The Twins wanted people to know that Target Field is a Minnesota ballpark. On that level they have succeeded wonderfully; you'll never forget where you are as you walk around. A big thank-you to Patrick Klinger for taking the time to show us everything in this incredible place.

In the next post, I'll talk about the food options and my overall impressions.

The Game

It looked like we would be delayed as a storm moved through the city about two hours before first pitch, but things cleared up and the game started on time. Mark Buehrle was on the hill for the White Sox against Carl Pavano. Both pitchers have been on their game and we were hoping for a quick one as the rains were threatening to return.

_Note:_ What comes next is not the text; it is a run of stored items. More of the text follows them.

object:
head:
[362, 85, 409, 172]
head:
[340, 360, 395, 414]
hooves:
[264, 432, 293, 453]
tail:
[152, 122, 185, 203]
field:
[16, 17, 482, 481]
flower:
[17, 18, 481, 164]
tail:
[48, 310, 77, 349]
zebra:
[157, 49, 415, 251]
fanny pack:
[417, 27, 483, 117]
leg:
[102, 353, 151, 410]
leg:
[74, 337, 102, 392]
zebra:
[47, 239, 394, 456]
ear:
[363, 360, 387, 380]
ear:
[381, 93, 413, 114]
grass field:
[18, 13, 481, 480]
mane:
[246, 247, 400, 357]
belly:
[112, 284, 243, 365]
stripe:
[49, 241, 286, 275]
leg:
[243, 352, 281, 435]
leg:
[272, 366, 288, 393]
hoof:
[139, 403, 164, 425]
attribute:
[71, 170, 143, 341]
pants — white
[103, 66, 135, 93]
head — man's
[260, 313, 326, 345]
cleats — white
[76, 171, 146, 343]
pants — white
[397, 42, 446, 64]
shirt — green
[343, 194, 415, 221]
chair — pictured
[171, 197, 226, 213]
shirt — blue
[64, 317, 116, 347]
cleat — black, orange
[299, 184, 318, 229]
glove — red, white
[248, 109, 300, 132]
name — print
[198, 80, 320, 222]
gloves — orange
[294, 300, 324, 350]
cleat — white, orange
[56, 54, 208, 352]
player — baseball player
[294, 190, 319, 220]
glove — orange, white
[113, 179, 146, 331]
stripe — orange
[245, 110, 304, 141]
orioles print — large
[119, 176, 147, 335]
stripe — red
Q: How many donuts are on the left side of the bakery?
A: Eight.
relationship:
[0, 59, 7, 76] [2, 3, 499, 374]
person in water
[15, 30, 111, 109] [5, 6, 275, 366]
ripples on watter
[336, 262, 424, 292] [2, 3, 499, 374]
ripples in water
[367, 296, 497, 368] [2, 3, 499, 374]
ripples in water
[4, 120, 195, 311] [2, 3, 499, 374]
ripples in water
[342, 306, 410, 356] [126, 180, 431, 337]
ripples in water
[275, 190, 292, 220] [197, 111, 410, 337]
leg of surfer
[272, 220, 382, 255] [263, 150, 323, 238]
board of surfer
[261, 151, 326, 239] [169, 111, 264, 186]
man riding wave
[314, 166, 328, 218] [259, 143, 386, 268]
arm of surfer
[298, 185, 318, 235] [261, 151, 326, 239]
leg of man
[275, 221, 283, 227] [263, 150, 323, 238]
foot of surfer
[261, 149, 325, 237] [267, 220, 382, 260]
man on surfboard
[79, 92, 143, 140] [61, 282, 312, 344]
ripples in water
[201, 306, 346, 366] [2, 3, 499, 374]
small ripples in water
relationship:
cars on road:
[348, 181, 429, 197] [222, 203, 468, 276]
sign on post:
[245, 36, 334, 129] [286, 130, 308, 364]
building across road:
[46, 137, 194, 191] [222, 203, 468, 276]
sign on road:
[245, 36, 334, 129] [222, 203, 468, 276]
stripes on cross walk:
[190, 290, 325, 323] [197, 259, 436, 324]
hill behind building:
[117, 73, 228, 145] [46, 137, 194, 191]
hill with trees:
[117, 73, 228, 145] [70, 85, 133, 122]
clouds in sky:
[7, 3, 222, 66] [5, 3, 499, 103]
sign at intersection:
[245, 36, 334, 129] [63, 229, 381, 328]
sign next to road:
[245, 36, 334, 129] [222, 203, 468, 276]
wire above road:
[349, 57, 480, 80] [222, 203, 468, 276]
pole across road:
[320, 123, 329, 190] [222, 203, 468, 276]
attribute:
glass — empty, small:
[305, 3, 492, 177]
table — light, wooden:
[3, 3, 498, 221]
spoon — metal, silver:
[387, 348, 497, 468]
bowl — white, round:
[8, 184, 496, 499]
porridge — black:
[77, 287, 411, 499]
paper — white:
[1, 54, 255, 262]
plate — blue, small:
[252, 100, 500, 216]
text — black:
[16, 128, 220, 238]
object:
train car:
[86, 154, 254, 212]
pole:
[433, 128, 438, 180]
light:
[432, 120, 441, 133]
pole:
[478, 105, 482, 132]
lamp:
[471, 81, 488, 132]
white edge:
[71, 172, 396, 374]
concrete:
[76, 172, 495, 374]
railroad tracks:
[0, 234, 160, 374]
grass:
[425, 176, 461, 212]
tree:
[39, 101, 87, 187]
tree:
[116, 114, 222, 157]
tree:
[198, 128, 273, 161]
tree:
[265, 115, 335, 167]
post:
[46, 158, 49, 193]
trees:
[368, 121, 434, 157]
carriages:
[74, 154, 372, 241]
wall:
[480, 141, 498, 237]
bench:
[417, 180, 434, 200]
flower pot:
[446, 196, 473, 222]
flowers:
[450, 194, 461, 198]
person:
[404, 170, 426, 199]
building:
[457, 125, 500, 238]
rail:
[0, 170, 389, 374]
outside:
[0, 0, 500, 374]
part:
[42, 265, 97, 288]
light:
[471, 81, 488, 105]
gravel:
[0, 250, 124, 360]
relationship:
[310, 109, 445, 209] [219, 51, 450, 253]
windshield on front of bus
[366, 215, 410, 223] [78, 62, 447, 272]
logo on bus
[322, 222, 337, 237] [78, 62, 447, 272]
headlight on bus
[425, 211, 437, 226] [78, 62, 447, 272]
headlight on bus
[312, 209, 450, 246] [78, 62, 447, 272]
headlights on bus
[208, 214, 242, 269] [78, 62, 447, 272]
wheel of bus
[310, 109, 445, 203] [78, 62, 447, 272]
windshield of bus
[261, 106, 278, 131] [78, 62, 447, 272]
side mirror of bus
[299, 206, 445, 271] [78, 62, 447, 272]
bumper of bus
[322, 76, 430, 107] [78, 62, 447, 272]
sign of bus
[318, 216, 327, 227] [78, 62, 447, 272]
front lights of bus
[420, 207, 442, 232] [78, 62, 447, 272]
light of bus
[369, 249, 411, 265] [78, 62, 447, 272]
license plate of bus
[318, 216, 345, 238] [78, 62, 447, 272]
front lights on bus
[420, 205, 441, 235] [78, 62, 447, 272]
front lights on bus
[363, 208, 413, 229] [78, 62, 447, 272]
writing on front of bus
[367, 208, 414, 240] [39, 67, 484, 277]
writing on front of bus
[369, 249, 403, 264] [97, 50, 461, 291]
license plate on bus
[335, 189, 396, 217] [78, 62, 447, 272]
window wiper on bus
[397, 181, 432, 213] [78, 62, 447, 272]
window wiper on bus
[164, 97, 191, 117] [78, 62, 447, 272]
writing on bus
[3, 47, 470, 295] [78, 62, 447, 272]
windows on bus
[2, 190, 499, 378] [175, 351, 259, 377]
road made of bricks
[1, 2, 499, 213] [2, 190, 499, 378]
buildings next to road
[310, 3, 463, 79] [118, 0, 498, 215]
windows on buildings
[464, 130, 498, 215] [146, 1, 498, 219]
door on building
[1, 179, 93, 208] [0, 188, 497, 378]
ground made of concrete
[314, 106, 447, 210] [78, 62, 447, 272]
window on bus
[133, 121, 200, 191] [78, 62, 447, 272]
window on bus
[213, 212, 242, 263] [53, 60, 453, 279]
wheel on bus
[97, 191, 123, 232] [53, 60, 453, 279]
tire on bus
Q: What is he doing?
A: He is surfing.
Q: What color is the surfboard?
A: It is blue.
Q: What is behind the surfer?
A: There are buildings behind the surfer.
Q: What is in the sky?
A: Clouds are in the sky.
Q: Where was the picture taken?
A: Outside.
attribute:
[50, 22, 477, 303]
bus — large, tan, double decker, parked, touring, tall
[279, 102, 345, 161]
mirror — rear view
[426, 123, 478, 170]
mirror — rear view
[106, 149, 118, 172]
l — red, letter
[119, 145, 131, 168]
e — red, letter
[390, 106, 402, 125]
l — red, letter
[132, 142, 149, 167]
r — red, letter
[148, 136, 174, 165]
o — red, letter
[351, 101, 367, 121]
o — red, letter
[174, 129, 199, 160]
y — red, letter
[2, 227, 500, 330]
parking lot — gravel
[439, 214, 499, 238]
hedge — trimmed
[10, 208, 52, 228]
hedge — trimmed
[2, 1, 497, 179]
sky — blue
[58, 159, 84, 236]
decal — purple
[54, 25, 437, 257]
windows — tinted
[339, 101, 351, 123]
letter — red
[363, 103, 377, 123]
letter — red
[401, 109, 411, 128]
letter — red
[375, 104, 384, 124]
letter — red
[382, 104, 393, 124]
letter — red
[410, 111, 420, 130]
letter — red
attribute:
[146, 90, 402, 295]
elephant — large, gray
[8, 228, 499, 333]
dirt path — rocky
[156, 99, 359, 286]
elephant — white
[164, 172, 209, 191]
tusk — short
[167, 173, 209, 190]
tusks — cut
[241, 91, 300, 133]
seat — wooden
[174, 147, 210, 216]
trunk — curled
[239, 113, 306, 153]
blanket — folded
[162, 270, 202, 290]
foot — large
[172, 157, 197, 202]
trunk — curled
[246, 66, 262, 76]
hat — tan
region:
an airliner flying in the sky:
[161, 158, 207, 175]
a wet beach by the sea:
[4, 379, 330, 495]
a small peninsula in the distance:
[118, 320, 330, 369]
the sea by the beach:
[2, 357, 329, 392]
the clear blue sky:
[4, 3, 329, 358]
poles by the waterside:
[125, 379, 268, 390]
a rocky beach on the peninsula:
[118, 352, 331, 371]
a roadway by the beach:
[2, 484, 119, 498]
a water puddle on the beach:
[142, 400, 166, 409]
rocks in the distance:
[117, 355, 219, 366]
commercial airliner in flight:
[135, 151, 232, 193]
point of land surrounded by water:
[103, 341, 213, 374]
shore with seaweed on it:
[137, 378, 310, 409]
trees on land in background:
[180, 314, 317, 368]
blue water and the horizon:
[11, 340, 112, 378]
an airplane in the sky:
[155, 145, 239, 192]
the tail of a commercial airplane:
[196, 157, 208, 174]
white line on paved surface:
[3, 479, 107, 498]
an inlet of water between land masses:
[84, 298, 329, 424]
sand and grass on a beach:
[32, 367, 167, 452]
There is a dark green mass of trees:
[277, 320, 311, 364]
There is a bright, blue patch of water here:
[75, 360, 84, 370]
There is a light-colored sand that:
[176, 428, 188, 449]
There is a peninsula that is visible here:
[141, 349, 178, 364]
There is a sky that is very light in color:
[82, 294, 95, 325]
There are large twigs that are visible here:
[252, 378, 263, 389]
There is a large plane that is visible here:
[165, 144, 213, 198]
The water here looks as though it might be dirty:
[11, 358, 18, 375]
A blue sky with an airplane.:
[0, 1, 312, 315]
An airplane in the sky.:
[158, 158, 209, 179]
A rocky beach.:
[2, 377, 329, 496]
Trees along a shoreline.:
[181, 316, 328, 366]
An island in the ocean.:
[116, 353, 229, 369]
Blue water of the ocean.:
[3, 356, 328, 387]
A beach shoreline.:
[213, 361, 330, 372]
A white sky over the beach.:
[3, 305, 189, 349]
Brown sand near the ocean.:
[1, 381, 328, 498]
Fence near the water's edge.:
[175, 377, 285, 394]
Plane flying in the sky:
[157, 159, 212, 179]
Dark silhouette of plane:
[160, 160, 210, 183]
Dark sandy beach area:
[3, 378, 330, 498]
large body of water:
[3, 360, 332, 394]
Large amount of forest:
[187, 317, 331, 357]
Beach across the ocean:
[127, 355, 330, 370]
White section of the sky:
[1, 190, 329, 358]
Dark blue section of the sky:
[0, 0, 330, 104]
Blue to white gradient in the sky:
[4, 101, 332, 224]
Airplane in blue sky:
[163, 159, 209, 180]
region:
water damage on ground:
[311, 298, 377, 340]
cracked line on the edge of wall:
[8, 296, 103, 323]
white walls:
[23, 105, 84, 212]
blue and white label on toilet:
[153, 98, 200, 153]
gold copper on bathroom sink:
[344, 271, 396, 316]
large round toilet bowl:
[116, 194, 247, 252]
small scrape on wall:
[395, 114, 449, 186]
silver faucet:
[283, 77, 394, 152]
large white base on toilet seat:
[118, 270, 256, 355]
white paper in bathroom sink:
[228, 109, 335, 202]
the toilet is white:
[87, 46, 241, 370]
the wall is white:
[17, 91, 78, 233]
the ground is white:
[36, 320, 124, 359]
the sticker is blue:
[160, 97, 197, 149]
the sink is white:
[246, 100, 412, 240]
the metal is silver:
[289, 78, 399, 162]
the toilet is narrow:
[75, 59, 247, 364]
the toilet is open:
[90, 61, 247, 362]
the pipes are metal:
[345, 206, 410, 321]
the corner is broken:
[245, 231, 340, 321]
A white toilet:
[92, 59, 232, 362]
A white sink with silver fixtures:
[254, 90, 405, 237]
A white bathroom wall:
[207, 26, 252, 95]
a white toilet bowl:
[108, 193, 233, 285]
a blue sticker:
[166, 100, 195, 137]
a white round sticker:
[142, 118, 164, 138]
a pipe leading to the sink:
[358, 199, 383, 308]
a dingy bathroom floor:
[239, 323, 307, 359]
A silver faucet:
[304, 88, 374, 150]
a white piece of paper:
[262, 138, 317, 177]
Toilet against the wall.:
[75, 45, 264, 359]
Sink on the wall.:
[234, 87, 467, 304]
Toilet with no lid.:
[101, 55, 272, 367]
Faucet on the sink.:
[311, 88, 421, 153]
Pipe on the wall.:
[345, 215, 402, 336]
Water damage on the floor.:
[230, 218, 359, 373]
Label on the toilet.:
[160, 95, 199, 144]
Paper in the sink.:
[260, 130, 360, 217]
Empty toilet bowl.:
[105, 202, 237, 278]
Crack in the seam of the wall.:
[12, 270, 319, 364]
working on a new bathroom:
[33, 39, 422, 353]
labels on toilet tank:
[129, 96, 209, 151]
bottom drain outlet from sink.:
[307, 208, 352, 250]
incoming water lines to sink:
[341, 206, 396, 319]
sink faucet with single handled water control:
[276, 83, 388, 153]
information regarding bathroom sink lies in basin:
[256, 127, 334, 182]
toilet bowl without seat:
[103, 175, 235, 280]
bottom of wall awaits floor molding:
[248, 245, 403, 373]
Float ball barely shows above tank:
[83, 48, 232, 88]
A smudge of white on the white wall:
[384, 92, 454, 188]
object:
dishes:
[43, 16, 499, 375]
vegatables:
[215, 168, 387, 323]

Chicago notched a run in the first when Paul Konerko singled home Alex Rios who had doubled. But Konerko was thrown out trying to advance and the inning was suddenly over. The Twins replied with 3 in the second. Michael Cuddyer doubled, Delmon Young singled, Jason Kubel (playing right field below in the throwback uniform) tripled and Danny Valencia doubled. It was rapid-fire hitting and it looked like Buehrle was in serious trouble but he settled down, retiring the next 3 in a row. In fact, he faced just two over the minimum the rest of the way.

But Pavano was equal to the task tonight. After a Konerko solo shot in the fourth made it 3-2, he faced only the minimum plus 1 over the final five frames. I think batters were told to make it quick as the storm was approaching and so they were swinging at everything.

Mark Kotsay at the plate

In the ninth, Pavano gave up a leadoff double to Omar Vizquel but he got Rios, Konerko, and Carlos Quentin in order to preserve the win and send the crowd home happy.

The game time was a delightful 1:52 and both pitchers threw complete games, a rarity these days. It is one of the best games I have seen and certainly the highlight of the trip.

Once the last pitch was thrown, we immediately headed out of the stadium as the rain was beginning to fall. We stopped in Hubert's, a bar next to the ballpark, and watched as the storm lashed the city. Apparently there was a tornado and hail in the northern suburbs, but all we saw was torrential rain and high winds. The storm only lasted a couple of hours, enough time to relax and share stories with Andrew and Peter. With the tour, the short game tucked in between rainstorms, and a few beers to close things out, it was a perfect day.